Теперь я понял. Лучше бы я потратил деньги на более скоростной Интернет, на беспроводные наушники, на новый компьютер, на все, что угодно. Может быть, тогда удалось бы избежать этого мрака. Откуда мне было знать.
А начиналось все очень хорошо. У Робина явно были способности к музыке. Поиграв несколько недель одним пальцем «Братца Жака» и «У Мэри есть барашек», он вник в основы нотной грамоты и взял первые аккорды. Его успехов нельзя было не заметить, ведь он всего достиг сам, без помощи отца.
В том, что касается музыки, я абсолютный профан. Я никогда не пел и не играл ни на одном из инструментов. Скорее всего, Робин унаследовал музыкальный ген от матери, она должна была сидеть рядом с ним у пианино. Этот инструмент — одна из немногих вещей, которые от нее остались. Может, поэтому я так настаивал именно на нем? Чтобы сохранить хоть какую-то связь с ней.
Когда Робин начал заниматься музыкой, прошло почти два года с тех пор, как Аннели села в машину и больше не вернулась. Обледеневшая дорога, автобус на встречной… Через месяц там построили разделительный барьер между полосами. Всего через месяц. Я ненавидел эту металлическую преграду, ранящую мой взгляд каждый раз, когда я проезжал мимо того проклятого места. Потому что в нужный день ее не было.

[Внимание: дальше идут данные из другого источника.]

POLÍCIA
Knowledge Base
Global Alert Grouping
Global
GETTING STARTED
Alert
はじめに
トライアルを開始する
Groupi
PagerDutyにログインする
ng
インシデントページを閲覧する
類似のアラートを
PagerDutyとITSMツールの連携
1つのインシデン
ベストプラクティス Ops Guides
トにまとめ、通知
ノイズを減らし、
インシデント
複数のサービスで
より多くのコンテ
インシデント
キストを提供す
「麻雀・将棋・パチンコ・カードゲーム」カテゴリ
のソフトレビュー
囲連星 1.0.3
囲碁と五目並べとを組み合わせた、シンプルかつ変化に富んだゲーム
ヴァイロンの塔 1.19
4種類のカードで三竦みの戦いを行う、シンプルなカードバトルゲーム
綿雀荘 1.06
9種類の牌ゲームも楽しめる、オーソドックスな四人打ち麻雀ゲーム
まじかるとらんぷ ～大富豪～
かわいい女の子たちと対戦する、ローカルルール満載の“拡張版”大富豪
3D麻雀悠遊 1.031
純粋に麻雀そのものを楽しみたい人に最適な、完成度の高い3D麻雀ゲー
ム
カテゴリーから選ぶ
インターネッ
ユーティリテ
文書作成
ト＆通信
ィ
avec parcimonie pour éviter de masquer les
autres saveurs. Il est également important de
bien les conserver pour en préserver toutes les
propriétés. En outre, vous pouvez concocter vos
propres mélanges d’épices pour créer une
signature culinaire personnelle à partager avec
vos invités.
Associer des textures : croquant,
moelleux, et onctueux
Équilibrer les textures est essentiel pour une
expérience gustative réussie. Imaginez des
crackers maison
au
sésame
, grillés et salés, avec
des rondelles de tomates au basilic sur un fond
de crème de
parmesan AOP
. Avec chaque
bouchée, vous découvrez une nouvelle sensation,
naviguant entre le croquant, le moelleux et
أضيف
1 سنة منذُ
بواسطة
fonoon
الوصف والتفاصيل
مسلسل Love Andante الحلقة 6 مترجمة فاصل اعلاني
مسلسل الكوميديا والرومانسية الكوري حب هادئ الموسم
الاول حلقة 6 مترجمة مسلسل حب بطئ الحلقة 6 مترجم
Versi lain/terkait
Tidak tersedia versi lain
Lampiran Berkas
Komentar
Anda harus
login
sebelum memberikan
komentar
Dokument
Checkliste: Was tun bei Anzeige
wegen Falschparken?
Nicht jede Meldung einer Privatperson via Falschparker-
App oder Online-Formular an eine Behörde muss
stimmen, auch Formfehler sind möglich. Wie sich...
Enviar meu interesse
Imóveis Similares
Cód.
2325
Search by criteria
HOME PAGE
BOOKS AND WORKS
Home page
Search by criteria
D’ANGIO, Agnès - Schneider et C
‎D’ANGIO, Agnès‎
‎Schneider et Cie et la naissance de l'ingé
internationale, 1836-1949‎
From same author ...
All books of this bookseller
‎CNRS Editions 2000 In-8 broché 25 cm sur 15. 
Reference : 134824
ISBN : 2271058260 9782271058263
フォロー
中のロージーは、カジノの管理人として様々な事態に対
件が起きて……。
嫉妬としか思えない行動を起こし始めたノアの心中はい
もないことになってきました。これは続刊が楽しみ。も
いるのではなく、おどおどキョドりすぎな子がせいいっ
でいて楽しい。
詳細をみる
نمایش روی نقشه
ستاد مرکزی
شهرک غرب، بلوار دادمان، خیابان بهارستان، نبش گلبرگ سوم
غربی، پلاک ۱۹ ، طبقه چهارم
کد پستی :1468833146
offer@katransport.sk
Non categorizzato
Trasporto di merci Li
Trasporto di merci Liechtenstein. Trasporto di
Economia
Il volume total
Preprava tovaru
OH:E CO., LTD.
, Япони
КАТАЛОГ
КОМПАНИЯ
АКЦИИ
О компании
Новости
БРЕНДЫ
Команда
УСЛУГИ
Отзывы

Мы переехали через шесть месяцев после гибели Аннели. В старом доме было слишком много комнат — для будущих детей, о которых она мечтала. Эти комнаты напоминали мне о той жизни, которой уже не будет. Я просиживал в них долгие часы. Но самое главное, дом оказался слишком большим и дорогим, чтобы содержать его в одиночку.
Я решил расстаться со всеми погибшими мечтами и нашел работу в Норртелье, в трехстах километрах от старого дома. Мы переехали из Линчёпинга в хижину в лесу, продуваемую насквозь, площадью восемьдесят квадратных метров. Дом стоял в пяти километрах от города, где я никого не знал. Он был с трех сторон окружен хвойным лесом, сквозь кроны которых зимой не пробивалось ни лучика солнца.
Но дом оказался дешевым. Очень дешевым.
Во время переезда я чувствовал себя на подъеме. После шести месяцев, во время которых моя тоска обретала почти физические формы, душила по ночам, комкала простыни и гнала из постели, мне предоставился шанс вздохнуть чуть свободнее. На новом месте предстояло начать новую жизнь, хотя бы ради Робина. Для него было не слишком хорошо жить вдвоем с отцом, с которым в постели лежала смерть и чей сон никогда не продолжался более одного часа кряду.
Накануне отъезда я устроил генеральную уборку. Избавился от всего, что не требовалось для нашей новой жизни: от платьев Аннели, связанных вручную ковриков, мебели, будившей ненужные воспоминания о жизни, в которой нас было двое. Я разрубил хлам топором и выбросил все кусочки.